I have recently gone back to biology because I am doing a nursing degree and enjoy it so much more. I don't feel like the tutors think I am incapable. And it linked to something tangible, learning how the heart works just makes so much more sense now that I can link it to nursing. Obviously unsuitable for schools though!

hunkermunker · 13/11/2005 15:57

Haven't read the thread, so not sure if I am repeating, but I'll blather on a bit anyway

What I didn't like was that we'd do the experiments, then have to write them up AND draw a picture. I cannot tell you the number of times I drew a bloody bunsen burner.

I was crap at physics (too much like extra scary maths) and had an appalling science teacher for GCSEs - she used to nip off into the prep room, read the text book, then come and tell us what it said You couldn't ask her questions, because she didn't know what she was saying! So we used to put notes on her back that said, "I'm stupid" and attach clamp stands to her lab coat while she was wearing it.

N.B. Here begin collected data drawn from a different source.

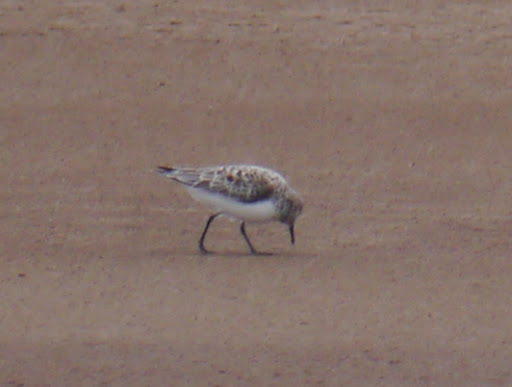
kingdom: Animalia
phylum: Chordata
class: Aves
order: Charadriiformes
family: Scolopacidae
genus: Calidris
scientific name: Calidris alba
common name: Sanderling
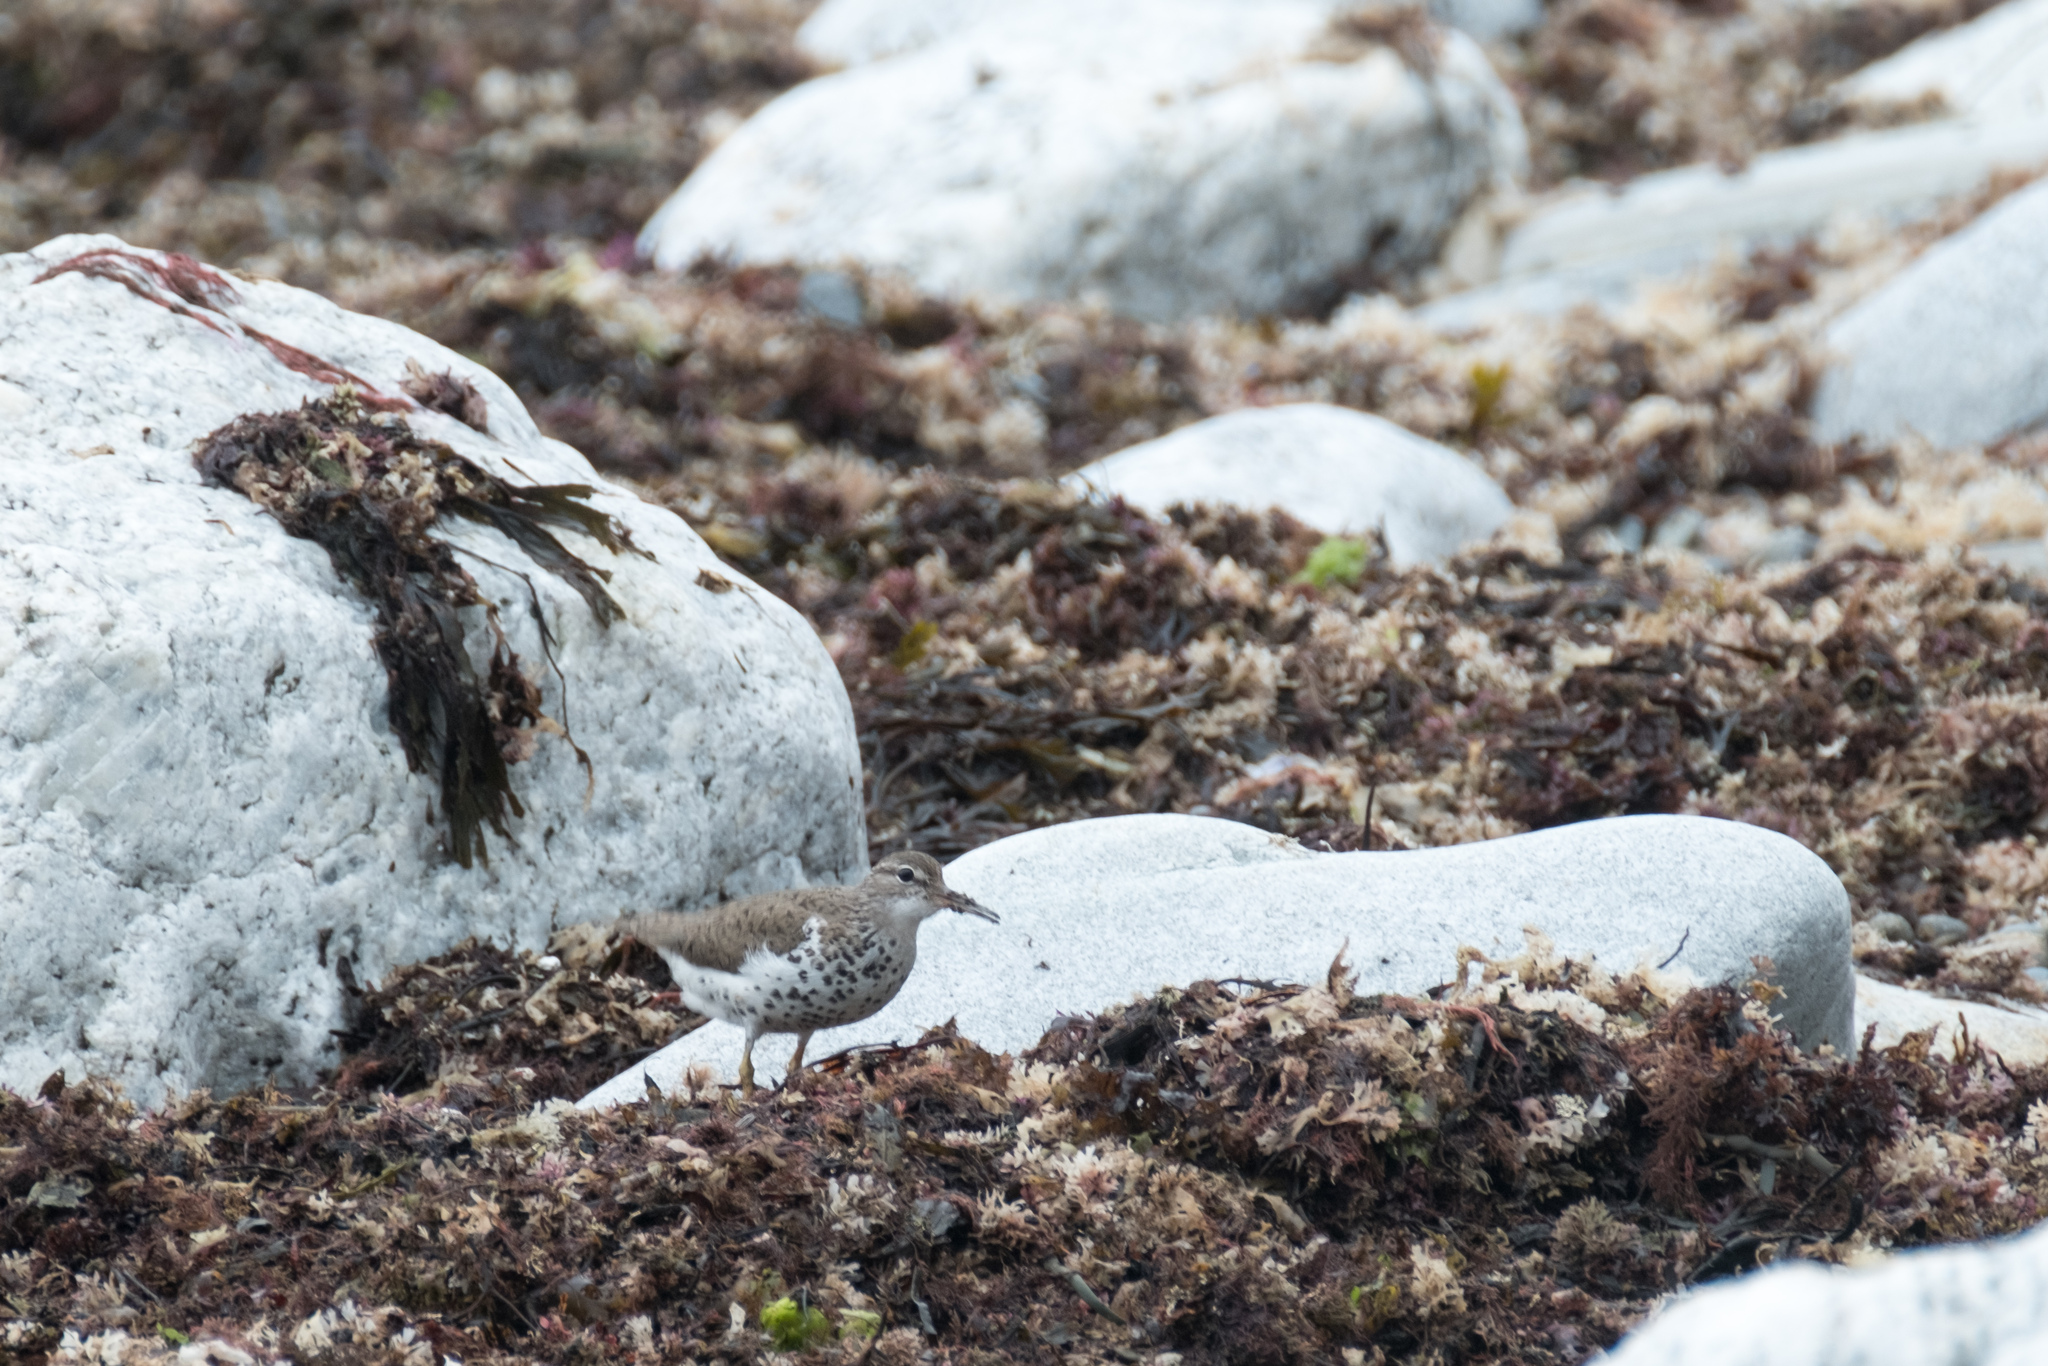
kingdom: Animalia
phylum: Chordata
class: Aves
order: Charadriiformes
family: Scolopacidae
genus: Actitis
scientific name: Actitis macularius
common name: Spotted sandpiper
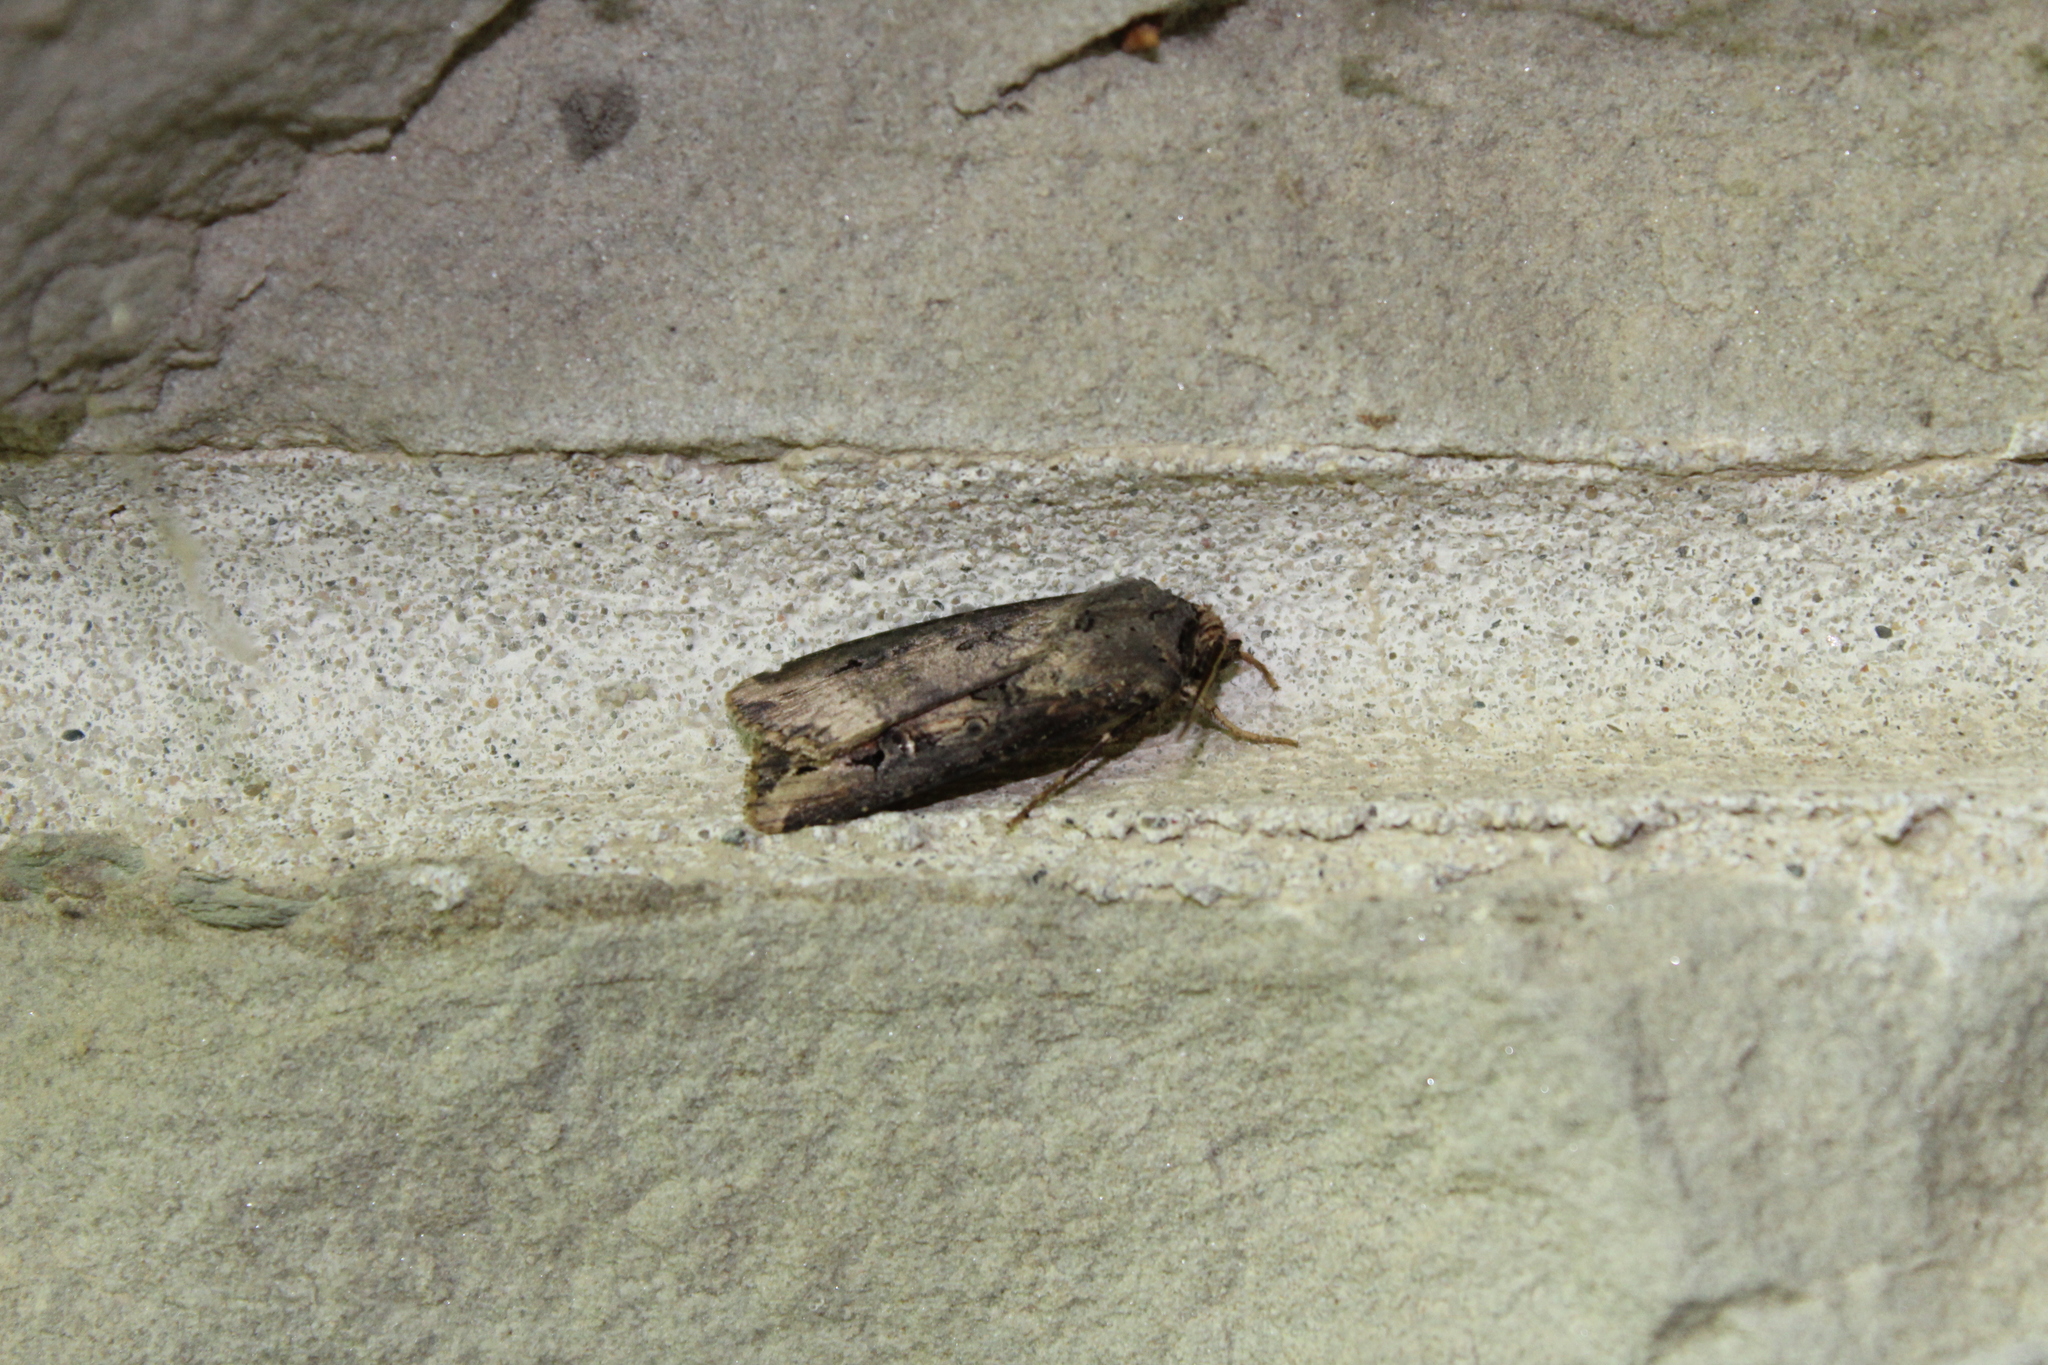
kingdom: Animalia
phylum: Arthropoda
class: Insecta
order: Lepidoptera
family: Noctuidae
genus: Agrotis
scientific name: Agrotis ipsilon
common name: Dark sword-grass
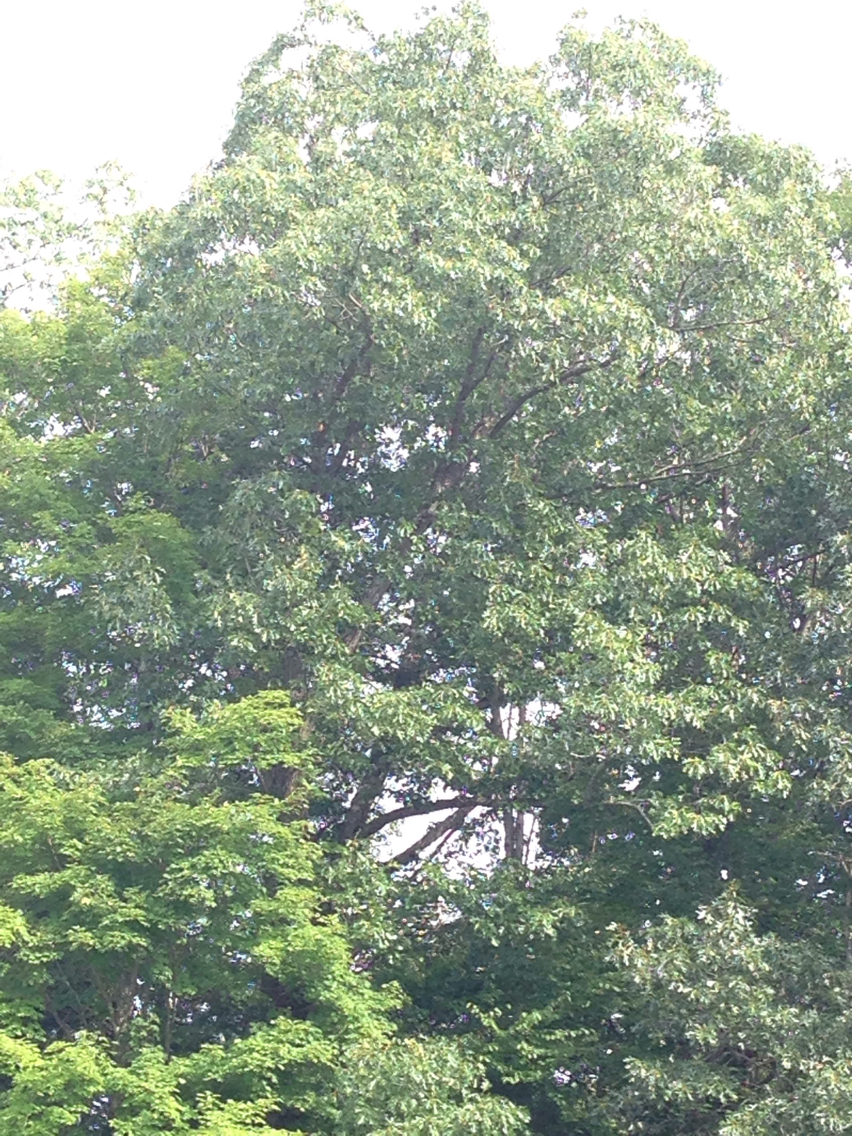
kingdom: Plantae
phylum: Tracheophyta
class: Magnoliopsida
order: Fagales
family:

She was observed by the head of science once, but knew she was going to be, so did some prep - that's why I don't feel sorry for her, because I know she could teach, she was just bone idle We didn't start on the notes or stand attachments till she'd well and truly lost our respect, btw

Other than that, I didn't like working at the pace of the stupidest boy in the class. Just too frustrating. We did a no exam GCSE in all three science subjects, with different level papers after each module (three levels, foundation, intermediate and special, I think, which determined the highest and lowest grade you could get).

And loathed dissection. Or anything grubbing around in earth outside for beetles. But did like growing things in petri dishes and lots of the chemistry and biology side of science. Did some forensics at university and loved that too.

OK, enough blather

hunkermunker · 13/11/2005 15:58

Oh, also did philosophy of science at university which was FASCINATING! Lots about paradigm shifts - found the story of how oxygen overtook phlogiston as very interesting.